This site is running on a 286 PC, booted and served entirely from a 90mm floppy disk. See current server stats.
All content on this site is provided by the Museum of Obsolete Media, curated by Jason Curtis. My sincerest thanks to Jason for providing me with the worthy challenge of exhibiting his work in the only appropriate way:
The Floppy Disk Museum: The Bootable Floppy edition!

Sony PD-1 (1987 – early 1990s)

The Sony PD-1 (also labelled as 2inch DataDisk) was a floppy disk design introduced in 1987 for the Sony PJ-100 Personal Word Processor (labelled as ‘Produce’). This was a portable word processor that incorporated a detachable dot-matrix printer.

The PD-1 disk used the same form-factor as Sony’s Video Floppy, and in fact the PD-1 has the VF logo stamped into the shell. The PD-1 was purely for data storage, and could store 47 documents when used with the PJ-100. By contrast, a Video Floppy stored 50 analogue video stills. Sony claimed a capacity of 1 MB for the disk, but it’s unclear if this could all be used effectively if there was a limitation on the number of files.

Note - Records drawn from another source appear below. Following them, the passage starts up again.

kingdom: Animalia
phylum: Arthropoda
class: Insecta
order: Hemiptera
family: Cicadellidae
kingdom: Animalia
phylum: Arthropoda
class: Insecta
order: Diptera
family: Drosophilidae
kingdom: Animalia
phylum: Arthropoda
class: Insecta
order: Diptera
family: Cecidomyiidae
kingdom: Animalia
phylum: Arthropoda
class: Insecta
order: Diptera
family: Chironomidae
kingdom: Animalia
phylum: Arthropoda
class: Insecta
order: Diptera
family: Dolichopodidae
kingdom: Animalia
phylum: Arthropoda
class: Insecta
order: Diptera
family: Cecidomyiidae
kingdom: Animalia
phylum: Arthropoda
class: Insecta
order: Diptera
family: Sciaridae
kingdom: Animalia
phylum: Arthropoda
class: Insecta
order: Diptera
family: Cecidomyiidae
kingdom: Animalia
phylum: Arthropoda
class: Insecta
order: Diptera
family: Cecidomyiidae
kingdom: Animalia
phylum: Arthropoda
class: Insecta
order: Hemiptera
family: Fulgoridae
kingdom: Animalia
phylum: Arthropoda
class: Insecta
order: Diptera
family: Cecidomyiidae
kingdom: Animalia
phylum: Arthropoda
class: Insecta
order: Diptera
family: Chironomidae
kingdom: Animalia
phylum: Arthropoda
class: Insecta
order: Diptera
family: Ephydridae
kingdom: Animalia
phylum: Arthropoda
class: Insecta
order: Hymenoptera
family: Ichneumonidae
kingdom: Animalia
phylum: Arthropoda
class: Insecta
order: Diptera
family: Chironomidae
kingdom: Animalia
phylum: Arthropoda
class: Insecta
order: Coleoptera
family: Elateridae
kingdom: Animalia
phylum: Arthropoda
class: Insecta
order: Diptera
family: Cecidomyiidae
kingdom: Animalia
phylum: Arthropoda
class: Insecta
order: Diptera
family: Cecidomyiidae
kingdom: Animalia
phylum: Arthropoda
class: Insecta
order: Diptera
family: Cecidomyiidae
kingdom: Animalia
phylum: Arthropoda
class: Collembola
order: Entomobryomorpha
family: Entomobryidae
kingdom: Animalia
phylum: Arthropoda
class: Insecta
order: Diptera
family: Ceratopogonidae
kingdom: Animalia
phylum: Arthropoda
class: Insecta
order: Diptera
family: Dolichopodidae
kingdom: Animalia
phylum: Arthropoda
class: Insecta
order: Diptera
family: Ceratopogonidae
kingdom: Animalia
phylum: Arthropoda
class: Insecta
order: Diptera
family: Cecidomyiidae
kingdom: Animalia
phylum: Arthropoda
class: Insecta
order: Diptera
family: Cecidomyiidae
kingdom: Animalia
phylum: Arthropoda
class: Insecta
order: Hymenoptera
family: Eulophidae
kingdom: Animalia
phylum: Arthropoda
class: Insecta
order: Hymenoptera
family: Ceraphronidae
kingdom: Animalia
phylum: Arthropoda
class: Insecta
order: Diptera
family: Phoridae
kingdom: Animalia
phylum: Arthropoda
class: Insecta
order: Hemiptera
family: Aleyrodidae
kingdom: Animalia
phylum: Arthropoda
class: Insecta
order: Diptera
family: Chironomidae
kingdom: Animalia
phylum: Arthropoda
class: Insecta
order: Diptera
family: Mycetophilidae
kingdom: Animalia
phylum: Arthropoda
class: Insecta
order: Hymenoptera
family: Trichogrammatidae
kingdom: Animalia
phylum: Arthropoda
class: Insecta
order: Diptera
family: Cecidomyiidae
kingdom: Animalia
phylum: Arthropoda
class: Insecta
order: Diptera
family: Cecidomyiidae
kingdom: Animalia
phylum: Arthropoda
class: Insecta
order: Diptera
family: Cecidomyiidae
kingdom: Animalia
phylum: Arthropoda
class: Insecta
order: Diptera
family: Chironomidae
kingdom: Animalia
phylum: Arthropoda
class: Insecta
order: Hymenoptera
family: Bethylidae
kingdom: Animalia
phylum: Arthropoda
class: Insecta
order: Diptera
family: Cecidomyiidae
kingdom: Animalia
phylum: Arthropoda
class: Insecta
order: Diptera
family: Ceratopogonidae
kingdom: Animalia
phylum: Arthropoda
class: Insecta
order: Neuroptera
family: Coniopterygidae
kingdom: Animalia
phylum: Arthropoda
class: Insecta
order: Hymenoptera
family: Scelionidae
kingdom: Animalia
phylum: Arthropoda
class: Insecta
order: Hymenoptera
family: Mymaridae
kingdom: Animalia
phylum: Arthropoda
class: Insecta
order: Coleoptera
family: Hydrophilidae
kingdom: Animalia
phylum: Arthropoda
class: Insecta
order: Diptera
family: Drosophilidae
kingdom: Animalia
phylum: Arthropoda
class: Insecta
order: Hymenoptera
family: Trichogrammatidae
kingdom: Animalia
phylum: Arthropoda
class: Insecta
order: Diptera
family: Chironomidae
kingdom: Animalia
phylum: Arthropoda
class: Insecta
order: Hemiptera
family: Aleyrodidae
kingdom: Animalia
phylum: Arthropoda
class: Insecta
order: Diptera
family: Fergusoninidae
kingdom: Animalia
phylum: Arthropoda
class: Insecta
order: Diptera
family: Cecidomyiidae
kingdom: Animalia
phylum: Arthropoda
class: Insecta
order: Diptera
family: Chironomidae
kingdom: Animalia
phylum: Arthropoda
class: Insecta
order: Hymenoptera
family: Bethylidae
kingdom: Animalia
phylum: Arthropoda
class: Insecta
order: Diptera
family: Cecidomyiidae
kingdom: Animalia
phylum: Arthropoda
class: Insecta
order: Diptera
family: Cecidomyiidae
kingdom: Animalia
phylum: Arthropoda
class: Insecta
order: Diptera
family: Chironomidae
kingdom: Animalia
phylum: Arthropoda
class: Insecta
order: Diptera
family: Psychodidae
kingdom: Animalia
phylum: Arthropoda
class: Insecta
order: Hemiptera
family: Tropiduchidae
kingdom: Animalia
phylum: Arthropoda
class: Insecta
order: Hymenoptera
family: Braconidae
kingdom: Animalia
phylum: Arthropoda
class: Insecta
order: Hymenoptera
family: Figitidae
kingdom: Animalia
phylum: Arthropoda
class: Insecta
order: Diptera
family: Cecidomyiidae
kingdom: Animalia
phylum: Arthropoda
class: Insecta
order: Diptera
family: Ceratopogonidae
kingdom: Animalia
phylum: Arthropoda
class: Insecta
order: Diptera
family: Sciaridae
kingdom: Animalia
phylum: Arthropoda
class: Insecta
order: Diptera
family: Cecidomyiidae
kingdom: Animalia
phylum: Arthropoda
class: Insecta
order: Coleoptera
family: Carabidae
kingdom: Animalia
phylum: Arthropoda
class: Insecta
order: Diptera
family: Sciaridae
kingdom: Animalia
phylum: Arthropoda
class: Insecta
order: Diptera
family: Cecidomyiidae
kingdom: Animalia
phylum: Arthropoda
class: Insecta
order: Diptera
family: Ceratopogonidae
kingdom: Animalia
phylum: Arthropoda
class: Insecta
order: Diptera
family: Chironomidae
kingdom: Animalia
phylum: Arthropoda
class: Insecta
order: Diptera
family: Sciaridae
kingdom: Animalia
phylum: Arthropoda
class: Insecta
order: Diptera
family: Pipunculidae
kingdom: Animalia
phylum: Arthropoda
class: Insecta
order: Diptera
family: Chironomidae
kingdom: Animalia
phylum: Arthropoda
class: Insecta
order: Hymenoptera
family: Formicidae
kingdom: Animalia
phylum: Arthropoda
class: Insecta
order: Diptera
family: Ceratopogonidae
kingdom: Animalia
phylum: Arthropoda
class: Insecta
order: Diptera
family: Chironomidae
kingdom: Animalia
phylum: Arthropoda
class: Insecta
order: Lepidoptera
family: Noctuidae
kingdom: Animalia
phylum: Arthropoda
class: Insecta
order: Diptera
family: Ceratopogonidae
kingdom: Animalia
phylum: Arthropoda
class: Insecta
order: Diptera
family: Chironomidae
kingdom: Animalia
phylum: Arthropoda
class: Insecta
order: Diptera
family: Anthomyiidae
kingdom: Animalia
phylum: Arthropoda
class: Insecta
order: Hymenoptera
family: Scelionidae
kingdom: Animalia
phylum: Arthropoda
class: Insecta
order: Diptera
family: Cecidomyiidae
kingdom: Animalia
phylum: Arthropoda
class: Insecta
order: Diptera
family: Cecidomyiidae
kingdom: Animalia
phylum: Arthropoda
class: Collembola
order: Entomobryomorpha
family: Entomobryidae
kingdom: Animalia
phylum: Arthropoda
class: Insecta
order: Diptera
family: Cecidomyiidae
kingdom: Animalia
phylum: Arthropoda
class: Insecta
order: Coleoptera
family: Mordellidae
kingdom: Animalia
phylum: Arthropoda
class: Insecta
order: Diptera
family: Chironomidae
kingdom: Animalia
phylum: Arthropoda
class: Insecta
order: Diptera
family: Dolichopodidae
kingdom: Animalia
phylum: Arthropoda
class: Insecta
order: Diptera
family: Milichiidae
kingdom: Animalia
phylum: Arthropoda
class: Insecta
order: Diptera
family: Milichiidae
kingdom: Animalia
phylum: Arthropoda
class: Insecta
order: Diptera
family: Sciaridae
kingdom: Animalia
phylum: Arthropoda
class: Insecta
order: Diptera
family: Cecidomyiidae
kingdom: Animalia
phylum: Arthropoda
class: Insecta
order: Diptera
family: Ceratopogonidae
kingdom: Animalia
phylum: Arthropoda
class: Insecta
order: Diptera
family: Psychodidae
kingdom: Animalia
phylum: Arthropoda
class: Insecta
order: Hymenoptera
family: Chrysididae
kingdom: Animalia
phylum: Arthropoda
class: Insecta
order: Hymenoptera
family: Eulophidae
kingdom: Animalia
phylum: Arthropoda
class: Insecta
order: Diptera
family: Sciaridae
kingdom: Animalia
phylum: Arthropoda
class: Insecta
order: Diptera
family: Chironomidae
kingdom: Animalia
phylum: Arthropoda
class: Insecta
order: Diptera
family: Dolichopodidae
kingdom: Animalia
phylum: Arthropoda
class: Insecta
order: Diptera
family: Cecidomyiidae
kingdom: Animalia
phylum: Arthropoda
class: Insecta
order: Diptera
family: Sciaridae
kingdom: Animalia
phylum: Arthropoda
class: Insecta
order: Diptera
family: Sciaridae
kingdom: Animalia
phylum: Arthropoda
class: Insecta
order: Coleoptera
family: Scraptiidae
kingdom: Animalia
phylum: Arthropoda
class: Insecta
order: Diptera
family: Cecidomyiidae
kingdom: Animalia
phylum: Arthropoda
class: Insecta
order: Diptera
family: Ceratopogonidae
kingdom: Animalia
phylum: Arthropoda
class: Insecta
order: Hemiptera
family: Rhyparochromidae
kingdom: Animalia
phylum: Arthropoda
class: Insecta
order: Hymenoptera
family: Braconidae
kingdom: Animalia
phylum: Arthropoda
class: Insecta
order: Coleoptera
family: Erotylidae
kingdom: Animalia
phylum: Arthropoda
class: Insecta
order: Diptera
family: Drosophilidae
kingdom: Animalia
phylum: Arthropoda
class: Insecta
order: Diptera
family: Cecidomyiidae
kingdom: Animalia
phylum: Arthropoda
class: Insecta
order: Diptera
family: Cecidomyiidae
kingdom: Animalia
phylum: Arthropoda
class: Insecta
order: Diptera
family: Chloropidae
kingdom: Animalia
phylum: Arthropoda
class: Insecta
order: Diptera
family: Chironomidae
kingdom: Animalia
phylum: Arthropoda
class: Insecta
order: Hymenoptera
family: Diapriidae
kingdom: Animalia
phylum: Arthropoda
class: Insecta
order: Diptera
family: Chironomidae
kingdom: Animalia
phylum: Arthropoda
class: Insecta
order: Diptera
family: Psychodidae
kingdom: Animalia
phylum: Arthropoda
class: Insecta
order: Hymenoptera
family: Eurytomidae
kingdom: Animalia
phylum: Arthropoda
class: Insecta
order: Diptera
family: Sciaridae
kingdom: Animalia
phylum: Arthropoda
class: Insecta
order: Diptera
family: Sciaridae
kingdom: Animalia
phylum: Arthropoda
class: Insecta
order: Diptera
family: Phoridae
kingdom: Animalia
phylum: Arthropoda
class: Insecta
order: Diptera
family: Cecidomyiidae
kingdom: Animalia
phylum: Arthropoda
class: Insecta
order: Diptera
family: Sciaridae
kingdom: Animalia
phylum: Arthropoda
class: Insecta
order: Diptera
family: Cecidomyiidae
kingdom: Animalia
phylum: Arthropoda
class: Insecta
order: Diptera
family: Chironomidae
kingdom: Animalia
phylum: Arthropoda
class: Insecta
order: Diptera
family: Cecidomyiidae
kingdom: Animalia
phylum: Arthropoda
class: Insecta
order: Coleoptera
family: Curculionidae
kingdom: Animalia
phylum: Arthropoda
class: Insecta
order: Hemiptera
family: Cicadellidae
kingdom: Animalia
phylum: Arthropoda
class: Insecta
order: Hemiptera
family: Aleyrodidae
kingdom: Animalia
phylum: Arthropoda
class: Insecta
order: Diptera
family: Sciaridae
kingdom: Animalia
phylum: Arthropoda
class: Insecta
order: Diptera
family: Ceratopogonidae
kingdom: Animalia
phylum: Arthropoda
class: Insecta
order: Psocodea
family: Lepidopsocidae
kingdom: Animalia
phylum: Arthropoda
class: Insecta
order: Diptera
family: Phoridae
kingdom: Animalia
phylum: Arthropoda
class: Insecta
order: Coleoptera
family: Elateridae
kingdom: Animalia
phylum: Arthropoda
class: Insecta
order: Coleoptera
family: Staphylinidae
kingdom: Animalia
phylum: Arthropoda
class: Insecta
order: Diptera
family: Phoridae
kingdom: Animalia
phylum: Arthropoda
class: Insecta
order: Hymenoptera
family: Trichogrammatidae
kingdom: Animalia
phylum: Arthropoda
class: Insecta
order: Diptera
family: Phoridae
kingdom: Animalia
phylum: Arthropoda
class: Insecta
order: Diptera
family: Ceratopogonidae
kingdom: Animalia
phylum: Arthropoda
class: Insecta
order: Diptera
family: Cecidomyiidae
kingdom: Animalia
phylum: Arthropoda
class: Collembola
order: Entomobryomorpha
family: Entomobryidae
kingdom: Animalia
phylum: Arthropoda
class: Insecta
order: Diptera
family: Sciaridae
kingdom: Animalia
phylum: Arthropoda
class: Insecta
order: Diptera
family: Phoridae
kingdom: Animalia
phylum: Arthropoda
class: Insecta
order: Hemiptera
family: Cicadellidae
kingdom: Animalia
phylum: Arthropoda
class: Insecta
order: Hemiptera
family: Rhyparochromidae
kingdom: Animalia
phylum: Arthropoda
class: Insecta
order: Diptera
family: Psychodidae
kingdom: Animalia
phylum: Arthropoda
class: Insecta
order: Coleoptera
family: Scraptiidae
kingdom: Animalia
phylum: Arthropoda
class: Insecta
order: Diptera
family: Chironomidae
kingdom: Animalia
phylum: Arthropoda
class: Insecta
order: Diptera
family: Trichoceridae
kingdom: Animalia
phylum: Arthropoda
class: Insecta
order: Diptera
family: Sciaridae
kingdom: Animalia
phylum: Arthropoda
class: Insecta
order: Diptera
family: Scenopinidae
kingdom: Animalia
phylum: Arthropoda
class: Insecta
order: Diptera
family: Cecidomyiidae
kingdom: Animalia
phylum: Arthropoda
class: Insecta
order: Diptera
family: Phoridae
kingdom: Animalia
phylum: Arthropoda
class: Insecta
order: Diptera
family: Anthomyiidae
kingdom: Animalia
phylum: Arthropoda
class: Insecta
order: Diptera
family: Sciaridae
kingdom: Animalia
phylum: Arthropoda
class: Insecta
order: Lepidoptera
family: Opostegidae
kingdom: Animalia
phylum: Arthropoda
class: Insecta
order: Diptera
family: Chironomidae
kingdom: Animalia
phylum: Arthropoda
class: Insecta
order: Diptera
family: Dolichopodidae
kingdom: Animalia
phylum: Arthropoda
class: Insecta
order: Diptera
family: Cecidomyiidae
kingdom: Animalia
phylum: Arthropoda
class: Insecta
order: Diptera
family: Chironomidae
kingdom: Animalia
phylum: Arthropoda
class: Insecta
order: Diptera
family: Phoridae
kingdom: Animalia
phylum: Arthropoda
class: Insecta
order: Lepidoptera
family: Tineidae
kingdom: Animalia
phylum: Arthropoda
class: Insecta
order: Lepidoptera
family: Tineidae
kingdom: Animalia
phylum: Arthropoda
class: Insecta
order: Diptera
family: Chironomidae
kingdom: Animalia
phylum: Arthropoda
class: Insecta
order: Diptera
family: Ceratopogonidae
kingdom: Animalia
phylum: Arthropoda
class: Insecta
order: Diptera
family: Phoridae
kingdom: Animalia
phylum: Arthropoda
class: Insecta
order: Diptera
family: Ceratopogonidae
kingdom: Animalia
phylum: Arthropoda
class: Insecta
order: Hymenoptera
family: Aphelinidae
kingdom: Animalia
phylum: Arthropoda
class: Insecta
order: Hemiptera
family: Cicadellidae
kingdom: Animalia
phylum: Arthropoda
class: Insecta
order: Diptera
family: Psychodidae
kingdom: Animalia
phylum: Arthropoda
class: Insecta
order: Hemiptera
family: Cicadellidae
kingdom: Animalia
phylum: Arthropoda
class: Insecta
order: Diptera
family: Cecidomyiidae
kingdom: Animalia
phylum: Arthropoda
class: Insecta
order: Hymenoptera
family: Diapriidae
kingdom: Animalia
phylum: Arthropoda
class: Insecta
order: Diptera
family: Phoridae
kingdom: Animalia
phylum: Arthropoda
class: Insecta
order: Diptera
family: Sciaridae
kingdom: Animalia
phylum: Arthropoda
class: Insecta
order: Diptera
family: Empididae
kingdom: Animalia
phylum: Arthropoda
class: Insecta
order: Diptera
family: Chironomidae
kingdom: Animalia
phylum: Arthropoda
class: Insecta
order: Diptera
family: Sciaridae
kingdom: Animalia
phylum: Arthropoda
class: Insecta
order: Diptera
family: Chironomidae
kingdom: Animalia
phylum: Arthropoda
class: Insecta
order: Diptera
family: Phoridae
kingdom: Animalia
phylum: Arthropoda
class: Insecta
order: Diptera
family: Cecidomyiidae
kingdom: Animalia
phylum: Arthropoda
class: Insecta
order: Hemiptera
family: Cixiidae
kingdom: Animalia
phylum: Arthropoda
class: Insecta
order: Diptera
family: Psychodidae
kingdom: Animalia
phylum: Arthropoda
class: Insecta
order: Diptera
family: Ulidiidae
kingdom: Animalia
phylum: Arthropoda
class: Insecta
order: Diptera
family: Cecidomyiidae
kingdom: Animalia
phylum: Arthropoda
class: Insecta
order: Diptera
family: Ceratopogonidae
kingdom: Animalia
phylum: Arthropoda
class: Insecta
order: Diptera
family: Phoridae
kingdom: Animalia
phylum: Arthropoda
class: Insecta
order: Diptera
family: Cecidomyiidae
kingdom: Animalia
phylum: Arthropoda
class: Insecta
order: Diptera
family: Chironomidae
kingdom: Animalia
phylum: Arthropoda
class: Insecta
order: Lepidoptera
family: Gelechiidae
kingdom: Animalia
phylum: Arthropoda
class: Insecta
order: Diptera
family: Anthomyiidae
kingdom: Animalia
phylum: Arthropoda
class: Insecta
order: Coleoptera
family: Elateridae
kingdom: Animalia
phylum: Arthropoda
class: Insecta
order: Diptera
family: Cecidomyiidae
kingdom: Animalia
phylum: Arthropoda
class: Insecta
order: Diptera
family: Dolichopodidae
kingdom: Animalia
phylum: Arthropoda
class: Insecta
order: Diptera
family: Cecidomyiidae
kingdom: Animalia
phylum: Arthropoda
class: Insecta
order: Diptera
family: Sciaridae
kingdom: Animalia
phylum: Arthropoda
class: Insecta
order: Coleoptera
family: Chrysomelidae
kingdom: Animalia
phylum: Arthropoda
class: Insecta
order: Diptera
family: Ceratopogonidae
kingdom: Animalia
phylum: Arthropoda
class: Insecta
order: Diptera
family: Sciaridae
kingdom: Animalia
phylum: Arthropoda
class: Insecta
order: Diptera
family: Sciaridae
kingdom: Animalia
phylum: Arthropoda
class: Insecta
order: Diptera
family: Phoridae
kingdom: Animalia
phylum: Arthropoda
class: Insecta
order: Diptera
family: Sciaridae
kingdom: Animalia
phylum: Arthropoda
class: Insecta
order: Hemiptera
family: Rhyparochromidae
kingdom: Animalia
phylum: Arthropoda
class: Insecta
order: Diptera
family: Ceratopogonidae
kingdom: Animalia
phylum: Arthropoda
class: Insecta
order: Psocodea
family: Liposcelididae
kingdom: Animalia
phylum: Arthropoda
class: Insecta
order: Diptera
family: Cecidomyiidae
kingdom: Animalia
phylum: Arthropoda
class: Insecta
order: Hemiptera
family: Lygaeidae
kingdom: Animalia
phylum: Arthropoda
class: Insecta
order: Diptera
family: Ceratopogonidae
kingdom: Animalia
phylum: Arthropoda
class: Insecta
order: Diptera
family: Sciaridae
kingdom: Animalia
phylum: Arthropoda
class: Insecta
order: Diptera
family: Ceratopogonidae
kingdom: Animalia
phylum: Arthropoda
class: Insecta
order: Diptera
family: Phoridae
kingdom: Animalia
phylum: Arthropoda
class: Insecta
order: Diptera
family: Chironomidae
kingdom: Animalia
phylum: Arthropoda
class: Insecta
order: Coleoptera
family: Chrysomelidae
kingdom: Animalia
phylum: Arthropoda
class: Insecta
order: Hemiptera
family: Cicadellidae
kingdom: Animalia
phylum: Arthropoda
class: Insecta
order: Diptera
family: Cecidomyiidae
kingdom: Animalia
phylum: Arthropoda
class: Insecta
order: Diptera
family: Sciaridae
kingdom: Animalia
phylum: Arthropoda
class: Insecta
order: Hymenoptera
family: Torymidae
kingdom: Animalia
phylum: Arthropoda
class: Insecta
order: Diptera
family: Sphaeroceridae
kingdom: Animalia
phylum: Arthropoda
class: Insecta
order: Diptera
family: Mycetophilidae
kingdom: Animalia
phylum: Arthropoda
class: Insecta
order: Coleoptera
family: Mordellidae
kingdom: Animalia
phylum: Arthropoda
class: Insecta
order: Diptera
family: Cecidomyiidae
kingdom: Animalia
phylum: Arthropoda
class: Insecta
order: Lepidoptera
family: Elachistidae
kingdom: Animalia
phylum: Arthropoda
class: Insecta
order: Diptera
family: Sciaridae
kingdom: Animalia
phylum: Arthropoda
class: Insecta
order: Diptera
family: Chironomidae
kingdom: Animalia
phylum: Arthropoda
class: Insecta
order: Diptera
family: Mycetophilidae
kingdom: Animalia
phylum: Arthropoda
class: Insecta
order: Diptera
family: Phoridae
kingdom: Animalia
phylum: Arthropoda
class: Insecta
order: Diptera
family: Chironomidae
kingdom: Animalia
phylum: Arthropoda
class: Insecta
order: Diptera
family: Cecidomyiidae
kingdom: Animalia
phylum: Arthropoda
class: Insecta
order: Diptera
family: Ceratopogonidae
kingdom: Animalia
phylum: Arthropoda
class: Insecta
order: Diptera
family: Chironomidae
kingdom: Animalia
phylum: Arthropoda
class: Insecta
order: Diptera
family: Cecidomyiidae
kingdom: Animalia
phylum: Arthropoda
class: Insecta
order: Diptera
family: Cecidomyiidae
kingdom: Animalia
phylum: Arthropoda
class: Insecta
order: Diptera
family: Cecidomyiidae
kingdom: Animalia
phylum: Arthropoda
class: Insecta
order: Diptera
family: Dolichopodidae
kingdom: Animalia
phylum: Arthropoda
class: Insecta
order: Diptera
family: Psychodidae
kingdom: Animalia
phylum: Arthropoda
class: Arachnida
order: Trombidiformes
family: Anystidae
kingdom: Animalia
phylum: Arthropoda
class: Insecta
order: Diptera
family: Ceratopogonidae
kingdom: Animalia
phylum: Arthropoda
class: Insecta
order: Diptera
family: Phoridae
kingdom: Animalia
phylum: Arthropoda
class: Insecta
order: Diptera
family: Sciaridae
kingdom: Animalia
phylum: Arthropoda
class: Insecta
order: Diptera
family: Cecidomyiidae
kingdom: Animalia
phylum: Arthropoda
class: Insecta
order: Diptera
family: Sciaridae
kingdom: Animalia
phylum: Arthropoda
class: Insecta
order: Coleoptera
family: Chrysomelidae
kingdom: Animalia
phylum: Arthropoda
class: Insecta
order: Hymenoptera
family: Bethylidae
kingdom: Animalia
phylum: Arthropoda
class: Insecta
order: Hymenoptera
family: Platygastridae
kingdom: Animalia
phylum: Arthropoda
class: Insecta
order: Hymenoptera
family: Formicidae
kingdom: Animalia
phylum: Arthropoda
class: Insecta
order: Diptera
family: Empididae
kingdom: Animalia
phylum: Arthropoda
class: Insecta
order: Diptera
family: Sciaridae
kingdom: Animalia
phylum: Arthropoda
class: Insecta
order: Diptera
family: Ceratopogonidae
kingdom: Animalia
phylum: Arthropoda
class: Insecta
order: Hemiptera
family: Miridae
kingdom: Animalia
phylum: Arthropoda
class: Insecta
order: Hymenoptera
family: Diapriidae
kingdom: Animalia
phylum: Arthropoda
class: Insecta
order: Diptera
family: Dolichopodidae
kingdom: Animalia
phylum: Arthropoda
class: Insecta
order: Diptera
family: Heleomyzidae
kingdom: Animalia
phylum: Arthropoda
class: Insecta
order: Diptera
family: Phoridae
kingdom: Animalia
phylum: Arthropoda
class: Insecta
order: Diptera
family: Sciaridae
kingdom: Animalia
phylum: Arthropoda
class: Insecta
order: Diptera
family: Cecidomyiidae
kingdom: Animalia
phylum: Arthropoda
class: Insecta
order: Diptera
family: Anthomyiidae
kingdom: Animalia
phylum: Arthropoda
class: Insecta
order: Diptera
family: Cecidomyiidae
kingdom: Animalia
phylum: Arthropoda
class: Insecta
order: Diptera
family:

Sony later released a second model of Personal Word Processor using the PD-1 disc, the PJ-1000, in 1989. This claimed to store 60 documents on the disk, or 170 A4 pages of text.

A similar but incompatible version of the 2-inch floppy disk (called LT-1) could be formatted for 720 KB of data, and in this form was used in the Zenith Minisport laptop computer circa 1989.